According Miller’s attorney, Michael Kelly of the Law Offices of Michael A. Kelly, post-trial motions are scheduled for the end of July “and then we’ll see whether there is an appeal.”
On May 29, the jury concluded that the auto insurers acted with “wickedness” when the companies instigated the filing of criminal charges brought against Miller by the Rhode Island State Police in 2002. At the time, Miller was charged with obtaining monies under false pretenses and insurance fraud. However, all the charges against Miller were dismissed by the Office of Attorney General in 2005 when it became clear that AMICA and Met Life had helped instigate the charges, and had withheld documents that would have undermined the case against him.
Miller’s suit contended that Metropolitan and AMICA abused the legal process by withholding certain information critical in the case from the State Police and the Attorney General. The jury returned a verdict which found that Metropolitan and AMICA had both intentionally withheld vital information during the course of Miller’s criminal prosecution and that the companies were liable for an abuse of process.
“The jury found that the insurance companies withheld from the state police and the Attorney General’s Office the fact that cars were not required to be fixed in accordance with their estimate, and number two, that their appraisers were cost-shifting,” said Kelly.
“The testimony from the appraisers from both companies was that they would write for newer parts when they knew it wasn’t going to be replaced - they wrote for that part to increase the overall estimate to compensate for the low labor rates. Labor rates were fixed by the insurance company. Of course, they wouldn’t negotiate, and since they have an anti-trust exemption, they can just fix the rates, and they all had the same rates and they were all artificially low to try to either force customers to go to preferred shops and/or to try to get independent shops to become preferred shops,” Kelly continued.
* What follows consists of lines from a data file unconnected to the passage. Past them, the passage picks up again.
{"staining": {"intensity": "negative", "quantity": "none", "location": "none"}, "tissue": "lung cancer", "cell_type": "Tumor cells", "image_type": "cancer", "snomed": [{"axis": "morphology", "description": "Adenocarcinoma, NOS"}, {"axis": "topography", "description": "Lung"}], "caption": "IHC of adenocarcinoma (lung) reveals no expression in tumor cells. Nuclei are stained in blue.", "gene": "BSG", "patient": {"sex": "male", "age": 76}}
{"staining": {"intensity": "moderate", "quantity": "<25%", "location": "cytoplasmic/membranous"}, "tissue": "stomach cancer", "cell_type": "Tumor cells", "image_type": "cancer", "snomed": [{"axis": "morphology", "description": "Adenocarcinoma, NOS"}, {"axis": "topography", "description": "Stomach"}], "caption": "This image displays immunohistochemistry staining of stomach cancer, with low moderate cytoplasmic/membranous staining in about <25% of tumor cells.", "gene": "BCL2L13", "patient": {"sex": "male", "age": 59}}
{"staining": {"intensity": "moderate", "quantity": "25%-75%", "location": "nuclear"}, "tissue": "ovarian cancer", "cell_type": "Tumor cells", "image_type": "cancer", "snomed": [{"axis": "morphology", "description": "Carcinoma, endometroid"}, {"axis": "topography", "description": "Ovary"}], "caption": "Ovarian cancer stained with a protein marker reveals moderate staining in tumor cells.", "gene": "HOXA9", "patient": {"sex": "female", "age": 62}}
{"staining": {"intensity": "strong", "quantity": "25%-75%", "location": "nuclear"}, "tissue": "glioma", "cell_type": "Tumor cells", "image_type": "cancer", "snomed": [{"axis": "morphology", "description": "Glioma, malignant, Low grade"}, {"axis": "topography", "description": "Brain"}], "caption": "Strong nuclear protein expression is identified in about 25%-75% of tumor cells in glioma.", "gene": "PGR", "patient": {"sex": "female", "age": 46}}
“The jury specifically found that insurance companies didn’t tell the state troopers about the cost-shifting or about the fact that the cars weren’t fixed in accordance to the estimate because body shops weren’t required to. And they didn’t tell that Mr. Miller was sending documents to the insurance companies indicating he wasn’t fixing the cars in accordance to the estimate because the labor rates were too low,” Kelly said. “The jury agreed with us that had the state troopers and the Attorney General’s Office been informed of these facts, the troopers on the stand said they would have handled the case completely different.”
As far back as 20 years ago, Miller had been outspoken about what he considered unfair practices by the insurance industry. The testimony and evidence presented during the three-week trial established that Miller had been a leading advocate in the state legislature for fair reimbursement to auto body shops by insurance companies for many years. Evidence in the case proved that Miller’s advocacy led to an extremely adversarial relationship with Met Life and AMICA over several issues, including fixed labor rates paid to auto body shops in Rhode Island by insurance companies.
“I think that it is clear here that the insurance companies, Met and AMICA, went after Mr. Miller because he was pushing to change the labor rate in the legislature, and they couldn’t find anything that he was doing wrong, so they went to the state police and made scurrilous allegations that weren’t true to get the state police to do their dirty work,” Kelly said. “Unfortunately, because of the withholding of information, the state police went with their suggestion of a sting, and it is truly a tragedy for Mr. Miller. He lost everything. He lost his business, his license, his house, and everything else he owned, cars, everything. He had to transfer his auto body license to his son. His business went down approximately 70% immediately after the arrest.”
In its decision, the jury found that AMICA and Met life had acted “with such willfulness, wickedness, or recklessness that amounts to criminality, which for the good of society and warning to the defendant, ought to be punished.”
In awarding punitive damages, Kelly said it’s always unusual in the state of Rhode Island for a jury assesses punitive damages because the jury has to find conduct that is malicious, wicked and which rose to the level of criminality.
“I hope that the jury’s decision will give more individuals and small business owners who have been wronged by corporate behemoths like AMICA or Met Life the courage to keep fighting against their corrupt tactics,” said Miller after the decision. “It may have taken me years to defend my reputation, rebuild my business and prove that I did no wrong, but this verdict vindicates me. The jury’s verdict brings the real wrong-doers in this case—Met Life and AMICA—to justice,” he added.
Looking back over the past 10 years about a case that has consumed his life, Miller said he is relieved it’s finally over. “My life was in limbo. I got cancer, I went broke. I can’t count the ways it affected my life,” he said. “I want to pick up the pieces and get on with my life.”
Today, Miller’s Auto Body is run by Miller’s children, Candace and David.